[[ Passage to read, beginning ]]
Round and round and round

•7 novembre 2012 • Poster un commentaire

For personal pleasure, I would like to recapitulate my year in places I’ve visited:

- San Francisco for New Year’s

- Barcelona for my birthday

- Orleans – Blois – Tours on bike

- Hendaye – San Sebastian – Burgos – Palencia – Valladolid – Salamanca – Ciudad Rodrigo – Idanha-a-Nova – Madrid and some things in between … also all on bike

- Paris, duh

- L’Aquila chez my mother

- Munich for breakfast

- Salzburg for dinner

- Werfen for a wedding

- Helsinki on stand-by

- New York for three months

 

And most of it next to one great guy! And here is to more adventures

 

L’Aquila non fare la stupida stasera

•18 août 2012 • Poster un commentaire

I am back home. Home? Perhaps not the best term. Let me try again. I am back in the place that has always felt familiar to me. As soon as I put down my luggage, I rush to grab the keys for the attic and climb up the 5 flights of stairs to open the door that seems to be an incessant home to a thousand old and flowing spiderwebs.

The only light inside comes from a hole in the ceiling, that too invaded by nests of some sort of insect I lovingly christened Lumos. I head for the most obscure corner of the attic, where I reach out my hand, praying not to be bitten by anything poisonous, and grab the heavy cardboard box and drag it under Lumos.
[[ Passage to read, end ]]
[[ Extracted records, beginning ]]
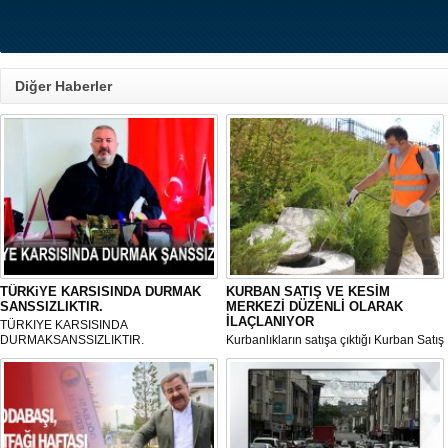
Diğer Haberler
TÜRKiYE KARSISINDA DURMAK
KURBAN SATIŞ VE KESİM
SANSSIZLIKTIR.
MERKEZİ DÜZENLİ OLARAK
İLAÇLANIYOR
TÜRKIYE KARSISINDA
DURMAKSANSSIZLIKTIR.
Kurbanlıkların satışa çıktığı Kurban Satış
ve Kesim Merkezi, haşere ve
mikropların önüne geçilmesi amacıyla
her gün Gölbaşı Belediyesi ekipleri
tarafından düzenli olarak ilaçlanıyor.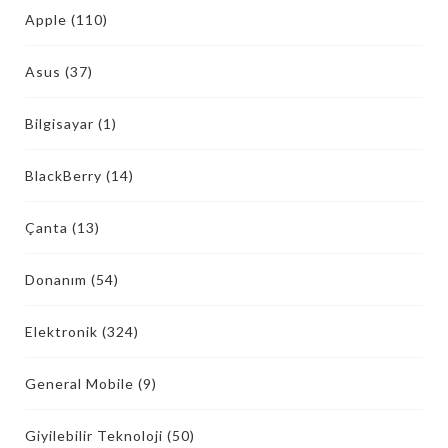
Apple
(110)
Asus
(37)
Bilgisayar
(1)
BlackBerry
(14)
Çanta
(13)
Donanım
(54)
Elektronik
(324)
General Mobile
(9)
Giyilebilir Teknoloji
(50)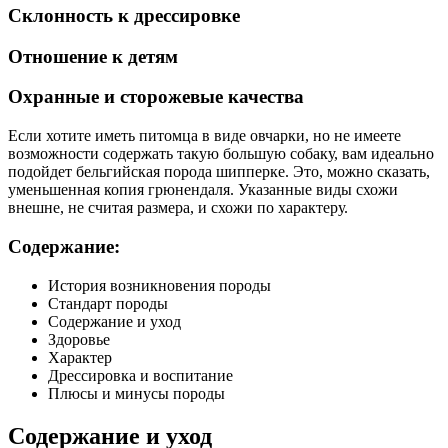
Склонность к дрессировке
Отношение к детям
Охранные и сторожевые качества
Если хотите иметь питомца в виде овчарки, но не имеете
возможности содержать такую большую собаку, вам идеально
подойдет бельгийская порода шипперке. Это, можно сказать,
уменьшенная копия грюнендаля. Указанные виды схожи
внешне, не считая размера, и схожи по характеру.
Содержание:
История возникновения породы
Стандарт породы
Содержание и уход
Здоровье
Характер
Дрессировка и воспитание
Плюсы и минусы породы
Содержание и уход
[[ Extracted records, end ]]
[[ Extracted records, beginning ]]
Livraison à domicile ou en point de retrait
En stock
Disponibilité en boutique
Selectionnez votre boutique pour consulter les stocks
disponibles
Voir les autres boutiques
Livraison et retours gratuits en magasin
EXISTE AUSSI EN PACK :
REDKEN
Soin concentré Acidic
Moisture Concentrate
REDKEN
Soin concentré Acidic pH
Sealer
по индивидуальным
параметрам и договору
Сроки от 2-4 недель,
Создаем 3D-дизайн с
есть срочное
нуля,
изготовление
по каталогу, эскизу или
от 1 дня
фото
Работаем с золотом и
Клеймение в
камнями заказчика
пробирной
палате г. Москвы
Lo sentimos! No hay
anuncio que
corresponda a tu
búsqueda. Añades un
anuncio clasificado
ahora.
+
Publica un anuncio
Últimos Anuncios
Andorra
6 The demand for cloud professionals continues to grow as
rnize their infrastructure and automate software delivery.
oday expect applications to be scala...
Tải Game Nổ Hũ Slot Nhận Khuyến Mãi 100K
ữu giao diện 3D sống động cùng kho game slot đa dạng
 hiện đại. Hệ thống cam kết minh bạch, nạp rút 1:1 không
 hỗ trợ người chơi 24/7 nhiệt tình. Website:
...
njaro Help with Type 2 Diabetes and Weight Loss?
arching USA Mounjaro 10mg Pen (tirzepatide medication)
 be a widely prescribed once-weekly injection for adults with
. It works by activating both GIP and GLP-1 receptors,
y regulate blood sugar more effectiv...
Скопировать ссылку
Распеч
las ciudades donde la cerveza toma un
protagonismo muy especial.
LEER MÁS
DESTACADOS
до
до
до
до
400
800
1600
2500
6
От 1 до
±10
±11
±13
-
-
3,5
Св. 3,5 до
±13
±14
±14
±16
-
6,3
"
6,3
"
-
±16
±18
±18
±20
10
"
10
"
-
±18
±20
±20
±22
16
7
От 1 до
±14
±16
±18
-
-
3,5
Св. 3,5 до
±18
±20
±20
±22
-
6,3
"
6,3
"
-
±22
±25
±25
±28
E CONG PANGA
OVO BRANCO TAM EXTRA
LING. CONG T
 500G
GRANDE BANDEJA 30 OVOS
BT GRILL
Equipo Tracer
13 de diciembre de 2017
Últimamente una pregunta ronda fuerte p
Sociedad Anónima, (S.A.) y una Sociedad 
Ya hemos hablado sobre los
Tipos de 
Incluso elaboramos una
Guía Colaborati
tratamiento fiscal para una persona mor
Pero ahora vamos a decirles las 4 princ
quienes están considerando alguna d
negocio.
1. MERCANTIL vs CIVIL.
[[ Extracted records, end ]]
=== Problem set ===
1: Please duplicate the blog post from "And most of" to "it under Lumos.".
2: According to the blog post, how many flights of stairs does the writer climb to reach the attic?
These items come from a separate source.

=== Solution list ===
1:
And most of it next to one great guy! And here is to more adventures

 

L’Aquila non fare la stupida stasera

•18 août 2012 • Poster un commentaire

I am back home. Home? Perhaps not the best term. Let me try again. I am back in the place that has always felt familiar to me. As soon as I put down my luggage, I rush to grab the keys for the attic and climb up the 5 flights of stairs to open the door that seems to be an incessant home to a thousand old and flowing spiderwebs.

The only light inside comes from a hole in the ceiling, that too invaded by nests of some sort of insect I lovingly christened Lumos. I head for the most obscure corner of the attic, where I reach out my hand, praying not to be bitten by anything poisonous, and grab the heavy cardboard box and drag it under Lumos.

2: 5 flights